**** Data section ****

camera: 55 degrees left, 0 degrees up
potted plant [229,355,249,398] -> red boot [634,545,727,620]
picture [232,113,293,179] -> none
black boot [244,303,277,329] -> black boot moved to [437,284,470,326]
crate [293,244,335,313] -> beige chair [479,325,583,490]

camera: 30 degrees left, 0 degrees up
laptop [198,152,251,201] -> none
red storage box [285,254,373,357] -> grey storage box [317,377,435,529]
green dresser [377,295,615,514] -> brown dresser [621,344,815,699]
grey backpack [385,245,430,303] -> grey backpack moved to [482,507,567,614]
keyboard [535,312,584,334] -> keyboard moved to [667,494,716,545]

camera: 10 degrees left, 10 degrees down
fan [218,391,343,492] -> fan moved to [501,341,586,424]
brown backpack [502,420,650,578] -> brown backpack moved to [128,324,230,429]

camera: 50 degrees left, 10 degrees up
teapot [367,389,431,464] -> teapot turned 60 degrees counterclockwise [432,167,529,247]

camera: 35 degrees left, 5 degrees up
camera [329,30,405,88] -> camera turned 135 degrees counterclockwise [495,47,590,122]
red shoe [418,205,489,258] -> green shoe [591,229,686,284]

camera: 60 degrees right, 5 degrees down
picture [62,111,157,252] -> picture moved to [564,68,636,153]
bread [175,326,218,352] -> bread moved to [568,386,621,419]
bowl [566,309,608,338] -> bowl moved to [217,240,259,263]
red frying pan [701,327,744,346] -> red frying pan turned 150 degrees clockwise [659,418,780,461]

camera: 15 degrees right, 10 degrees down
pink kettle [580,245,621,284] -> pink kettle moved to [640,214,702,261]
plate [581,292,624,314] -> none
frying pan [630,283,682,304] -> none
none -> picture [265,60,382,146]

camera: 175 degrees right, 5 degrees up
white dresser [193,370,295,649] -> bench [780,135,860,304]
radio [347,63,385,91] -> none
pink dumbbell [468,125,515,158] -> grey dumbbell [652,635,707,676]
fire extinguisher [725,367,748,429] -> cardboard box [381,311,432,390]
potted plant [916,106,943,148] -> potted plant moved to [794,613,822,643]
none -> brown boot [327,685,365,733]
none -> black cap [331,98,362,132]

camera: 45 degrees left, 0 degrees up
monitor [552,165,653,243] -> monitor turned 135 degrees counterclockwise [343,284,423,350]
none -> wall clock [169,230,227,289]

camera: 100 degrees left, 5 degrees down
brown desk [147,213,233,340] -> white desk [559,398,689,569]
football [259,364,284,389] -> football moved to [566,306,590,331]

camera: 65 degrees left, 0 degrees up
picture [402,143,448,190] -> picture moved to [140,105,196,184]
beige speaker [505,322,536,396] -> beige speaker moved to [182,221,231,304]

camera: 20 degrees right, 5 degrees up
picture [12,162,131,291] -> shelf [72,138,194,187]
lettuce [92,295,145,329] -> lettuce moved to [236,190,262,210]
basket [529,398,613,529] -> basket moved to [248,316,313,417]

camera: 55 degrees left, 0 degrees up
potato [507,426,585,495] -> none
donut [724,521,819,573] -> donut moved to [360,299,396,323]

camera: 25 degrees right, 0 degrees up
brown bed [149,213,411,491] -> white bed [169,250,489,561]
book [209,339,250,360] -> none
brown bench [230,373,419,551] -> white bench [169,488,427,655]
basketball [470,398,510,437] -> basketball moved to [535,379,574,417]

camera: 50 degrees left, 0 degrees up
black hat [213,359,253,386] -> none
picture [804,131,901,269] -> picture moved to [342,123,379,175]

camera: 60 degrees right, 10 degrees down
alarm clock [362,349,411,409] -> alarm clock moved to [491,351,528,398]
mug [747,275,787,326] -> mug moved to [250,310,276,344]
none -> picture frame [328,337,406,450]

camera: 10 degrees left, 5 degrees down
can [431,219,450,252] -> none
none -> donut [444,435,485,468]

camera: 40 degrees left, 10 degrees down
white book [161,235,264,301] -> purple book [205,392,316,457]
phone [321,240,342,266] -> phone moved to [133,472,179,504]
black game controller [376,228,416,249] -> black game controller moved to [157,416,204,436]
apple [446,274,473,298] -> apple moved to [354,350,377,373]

****

| To do |
Of the lines above, output exactly those from the line bearing "none -> brown boot [327,685,365,733]" through the line bearing "camera: 100 degrees left, 5 degrees down", inclusive.

| Output of the task |
none -> brown boot [327,685,365,733]
none -> black cap [331,98,362,132]

camera: 45 degrees left, 0 degrees up
monitor [552,165,653,243] -> monitor turned 135 degrees counterclockwise [343,284,423,350]
none -> wall clock [169,230,227,289]

camera: 100 degrees left, 5 degrees down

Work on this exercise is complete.